Opportunities to overcome this challenge
- Food: SNP beneficiaries often have specific and restrictive dietary concerns. Meeting those concerns in urban food deserts or rural areas can be difficult, so transportation to grocery stores, food stipends, and food delivery services from a plan-curated catalog could help beneficiaries meet their needs.
- Transportation: MA plans can now cover cost of private transport to providers, which helps with steerage but doesn’t work well in lower-income rural areas without many clinical services close by. Some of this can be overcome through telemedicine, remote monitoring, and even telesurgery— but these services require technical knowledge and infrastructure that are often lacking in the areas where they are needed most.

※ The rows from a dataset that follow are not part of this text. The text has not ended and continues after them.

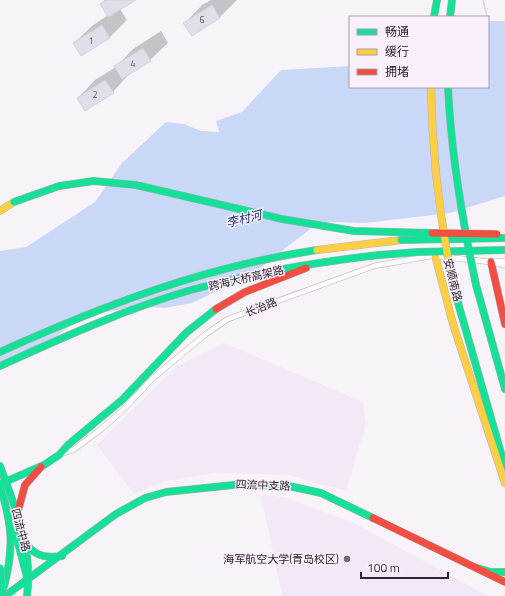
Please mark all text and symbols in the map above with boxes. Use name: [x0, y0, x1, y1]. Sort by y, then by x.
house number: 6: [199, 13, 205, 26]
legend: [349, 16, 489, 88]
text: 畅通: [385, 22, 409, 41]
house number: 1: [88, 34, 94, 47]
text: 缓行: [385, 42, 409, 61]
house number: 4: [130, 57, 136, 70]
text: 拥堵: [385, 62, 409, 81]
house number: 2: [92, 88, 98, 101]
water label: 李村河: [224, 204, 266, 232]
street label: 安顺南路: [440, 257, 466, 303]
street label: 跨海大桥高架路: [207, 262, 285, 294]
street label: 长治路: [243, 294, 279, 320]
street label: 四流中支路: [235, 476, 291, 494]
street label: 四流中路: [8, 507, 34, 553]
place label: 海军航空大学(青岛校区): [223, 551, 339, 567]
marker: 海军航空大学(青岛校区): [342, 554, 352, 564]
scale bar: [361, 554, 448, 580]
text: 100 m: [367, 558, 400, 577]

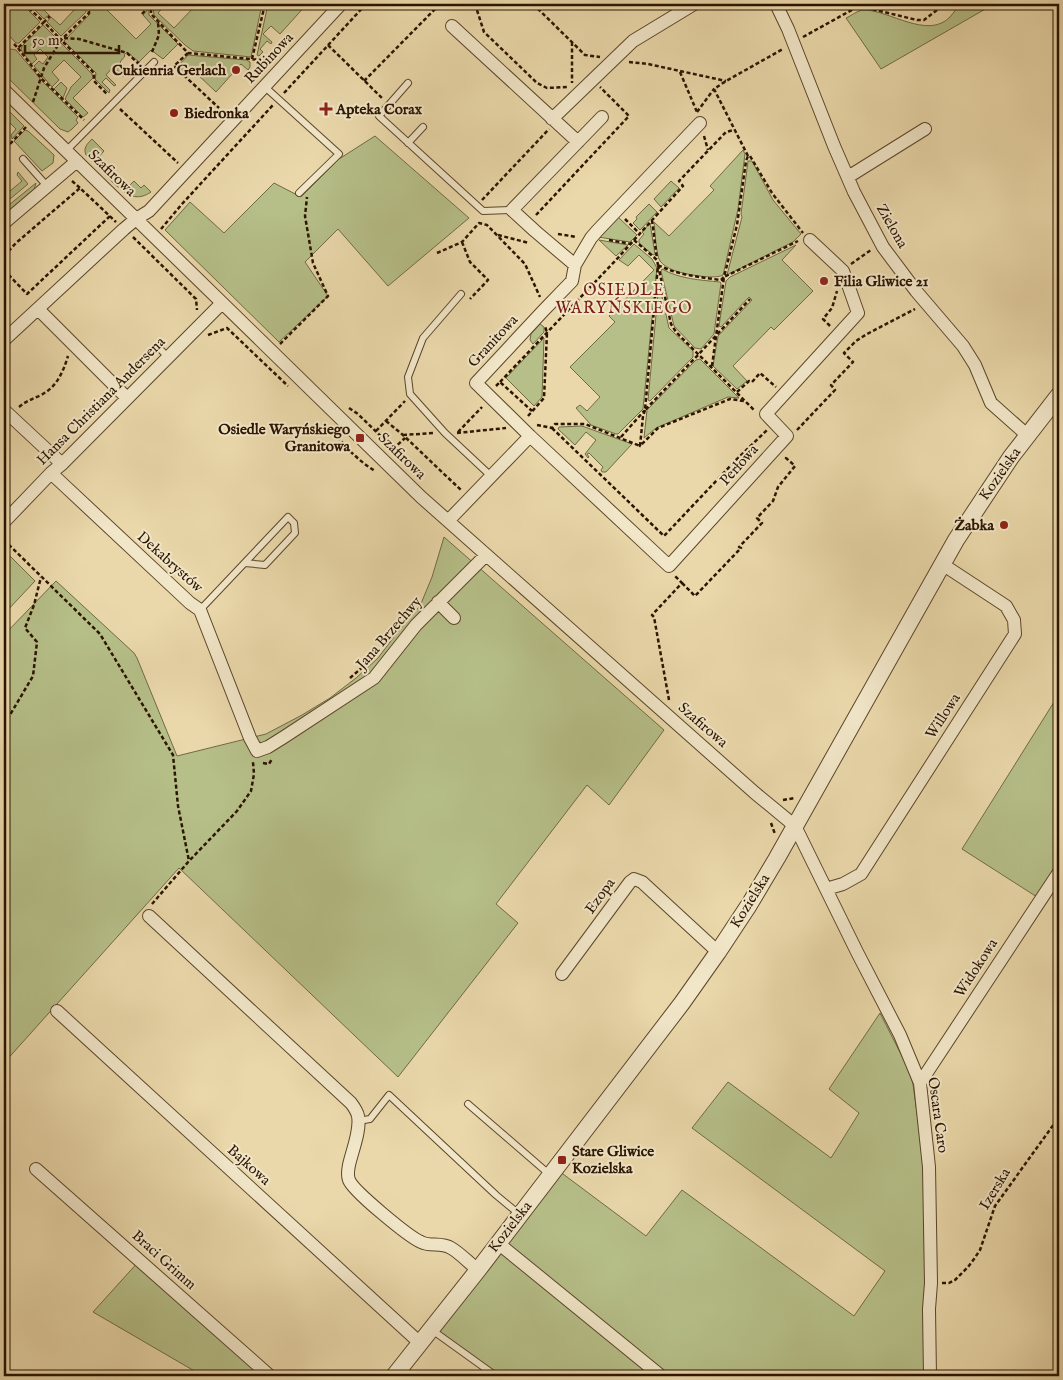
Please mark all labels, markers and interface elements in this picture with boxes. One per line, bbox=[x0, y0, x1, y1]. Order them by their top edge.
scale bar bbox=[25, 22, 119, 54]
street label: Rubinowa bbox=[240, 28, 298, 88]
text: 50 m bbox=[32, 31, 60, 50]
place label: Cukienria Gerlach bbox=[112, 61, 227, 80]
marker: Cukienria Gerlach bbox=[230, 64, 242, 76]
place label: Apteka Corax bbox=[335, 100, 423, 119]
marker: Apteka Corax bbox=[320, 103, 332, 115]
place label: Biedronka bbox=[184, 104, 249, 123]
marker: Biedronka bbox=[168, 107, 180, 119]
street label: Szafirowa bbox=[84, 145, 140, 201]
street label: Zielona bbox=[872, 201, 912, 252]
place label: Filia Gliwice 21 bbox=[834, 272, 929, 291]
marker: Filia Gliwice 21 bbox=[818, 275, 830, 287]
district label: OSIEDLE WARYŃSKIEGO bbox=[556, 281, 692, 319]
street label: Granitowa bbox=[464, 310, 523, 371]
street label: Hansa Christiana Andersena bbox=[33, 332, 170, 469]
place label: Osiedle Waryńskiego Granitowa bbox=[218, 420, 351, 456]
street label: Szafirowa bbox=[374, 428, 430, 484]
marker: Osiedle Waryńskiego Granitowa bbox=[354, 432, 366, 444]
street label: Perłowa bbox=[715, 440, 763, 490]
street label: Kozielska bbox=[975, 443, 1025, 504]
place label: Żabka bbox=[955, 516, 995, 535]
marker: Żabka bbox=[998, 519, 1010, 531]
street label: Dekabrystów bbox=[133, 527, 208, 597]
street label: Jana Brzechwy bbox=[351, 592, 426, 675]
street label: Willowa bbox=[921, 689, 965, 742]
street label: Szafirowa bbox=[674, 698, 732, 752]
street label: Kozielska bbox=[726, 870, 774, 932]
street label: Ezopa bbox=[581, 874, 620, 918]
street label: Widokowa bbox=[950, 935, 1002, 1001]
street label: Oscara Caro bbox=[923, 1076, 953, 1154]
street label: Bajkowa bbox=[223, 1141, 275, 1190]
place label: Stare Gliwice Kozielska bbox=[572, 1142, 654, 1178]
marker: Stare Gliwice Kozielska bbox=[556, 1154, 568, 1166]
street label: Izerska bbox=[975, 1164, 1015, 1213]
street label: Kozielska bbox=[484, 1197, 536, 1257]
street label: Braci Grimm bbox=[128, 1226, 200, 1294]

- Internet access: Bringing virtual care into the home can help bridge distances. However, telehealth requires creating and maintaining a digital infrastructure in the home that may not exist in rural or remote areas. Few SNPs currently cover home internet upkeep or upgrades, but this will need to change as C- and D-SNP enrollment grows.
Case study example
How Zing Health serves the underserved by focusing on SDOH
Zing Health is a provider of MA plans in Illinois, Indiana, and Michigan. Its mission is to provide “managed care Medicare Advantage Plans that address social determinants of health that reduce health care disparities among historically underserved populations.”
Zing utilizes a data-driven choice model that identifies member situations and provides choice sets that match the member situation. The model incorporates the PCP as well as a care team that includes an RN, social worker, and behavioral health supports. Through the close contact with their members, Zing promotes prompt member decision cycles that drive recommendations that allow members to live independently and overcome hurdles.
For example, Zing provides benefits such as frozen meals when members are discharged from the hospital to help with food insecurity. Zing also partners with Papa, a caregiving companionship organization, and other external partners to provide care services to seniors that includes companion benefits like housekeeping, transportation, grocery shopping, and social companionship to help with access and isolation.